ESTRATTO =

Al grido di Verona Vandea d’Europa (scomodando la storia della regione francese che, nel 1793, insorse contro il governo rivoluzionario giacobino), il movimento di estrema destra capeggiato da Roberto Fiore ha scelto proprio il centro veneto come scenario per riunirsi. I risultati della manifestazione antiabortista, tuttavia, non sono stati sicuramente quelli auspicati: i manifestanti del comitato Non una di meno erano molti di più, ma ciò non toglie peso a quello che sta succedendo all’ombra della celebre Arena. Dalla mozione Zelger, delibera comunale del 4 ottobre promossa dal leghista omonimo con la quale, proclamando Verona città a favore della vita, sono stati approvati cospicui finanziamenti ad associazioni e progetti pro-life, il capoluogo si sta muovendo a tutto spiano sul fronte dell’antiabortismo tanto da ospitare, la prossima primavera, il World congress of families (Wcf), il congresso mondiale delle famiglie promosso in Italia dal Ministro Fontana stesso. In nome del nucleo familiare tradizionale ovviamente, chiudendo gli occhi davanti ai numerosi omogenitoriali presenti nel Bel Paese e con la partecipazione di Salvini e del Ministro Pillon, promotore del discutibile decreto che vorrebbe riformare e in questo modo limitare i divorzi in Italia, quindi, Verona si pone come la città che farà cambiare il vento d’Europa.
Partendo dal falso mito che l’aborto sia legato al calo della natalità e applicando la contraddizione ambigua di voler rispettare la 194 dando sempre più sostegno economico ad associazioni e movimenti che vogliono abrogarla piuttosto che finanziare le strutture sanitarie che dovrebbero garantirne l’applicazione, però, mozioni simili a quella promossa da Zelger sono state presentate in altri Comuni italiani. Così si rischia che anche a Ferrara, Trieste, Alessandria, Milano e Roma sia sempre più difficile sottoporsi a un’IVG.
A Verona, intanto, se da una parte Forza Nuova si dice antiabortista perché sei milioni di italiani non nati sono stati sostituiti da sei milioni di immigrati in nome di una resistenza contro la sostituzione etnica, i comitati cittadini che erano a Piazza Isolo e che hanno partecipato alla mobilitazione nazionale nella Capitale al grido di Voi Vandea, noi marea, hanno dato il via a una campagna di informazione e programmato assemblee e manifestazioni, fino a quando non saranno ascoltati e fino a quando questa deriva, frutto di un populismo cieco e ignorante, cessarà.

ESERCIZI DA SVOLGERE =
1. Riscrivi in forma di elenco il paragrafo dell'estratto su Verona che comincia con "Partendo dal falso mito", conservando i fatti principali.
2. Riprendi l'estratto su Verona e continualo dopo l'ultima frase.
I record non servono per svolgere gli esercizi.

Immagini delle pagine e testo estratto:
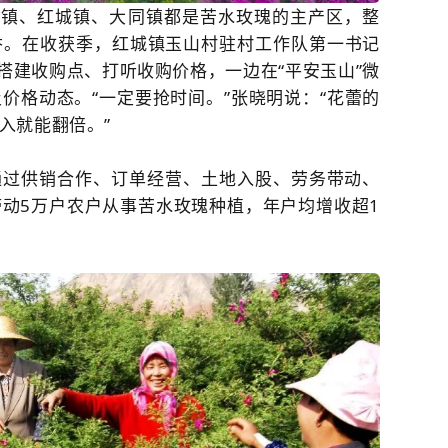
水镇、红城镇、大同镇都是苦水玫瑰的主产区，整
香。在收获季，红城镇玉山村驻村工作队第一书记
搭建收购点、打听收购价格，一边在“平安玉山”微
价格动态。“一定要抢时间。”张晓明说：“花蕾的
入就能翻倍。”
通过供销合作、订单经营、土地入股、劳务带动、
动5万户农户从事
苦水玫瑰
种植，年户均增收超1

RISPOSTE PER ESERCIZIO =
1.
- Mozioni simili a quella promossa da Zelger sono state presentate in altri Comuni italiani.
- Queste mozioni partono dal falso mito che l'aborto sia legato al calo della natalità.
- Sono contraddittorie: dicono di rispettare la 194, ma danno sempre più soldi ad associazioni e movimenti che vogliono abrogarla, invece di finanziare le strutture sanitarie che dovrebbero farla applicare.
- Il rischio è che anche a Ferrara, Trieste, Alessandria, Milano e Roma diventi sempre più difficile sottoporsi a un'IVG.

2.
Ci sono numerosi motivi per i quali una donna arriva alla difficile decisione di interrompere una gravidanza, come la malattia o la violenza, oltre a ragioni economiche, soprattutto in un Paese in cui una chiara progettualità dal punto di vista del welfare familiare è solo un’utopia. Ma qualsiasi possa essere l’agente scatenante, uno Stato che si professa laico, come sembrerebbe essere, almeno sulla carta, l’Italia, deve garantirne i diritti.
Alla fine del flash mob veronese sono state lette storie di donne di Paesi in cui sono in vigore leggi simili a quelle proposte dalle associazioni e dai comitati per la vita nostrani, come Nigeria, Somalia, Libia, Sudan, Afghanistan, Bangladesh, Paraguay, Venezuela e Irlanda (che però ha votato un referendum a favore del cambiamento legislativo). Non è necessario, tuttavia, andare troppo lontano per ascoltare storie di sgomento e dolore legate agli aborti clandestini: basterebbe chiedere alle nostre nonne, le stesse che hanno combattuto e votato per far sì che le generazioni successive non provassero più le sofferenze dell’illegalità. Dovrebbero rappresentare l’esempio più lampante del fatto che tornare indietro è una follia, invece dopo quarant’anni siamo ancora a parlarne.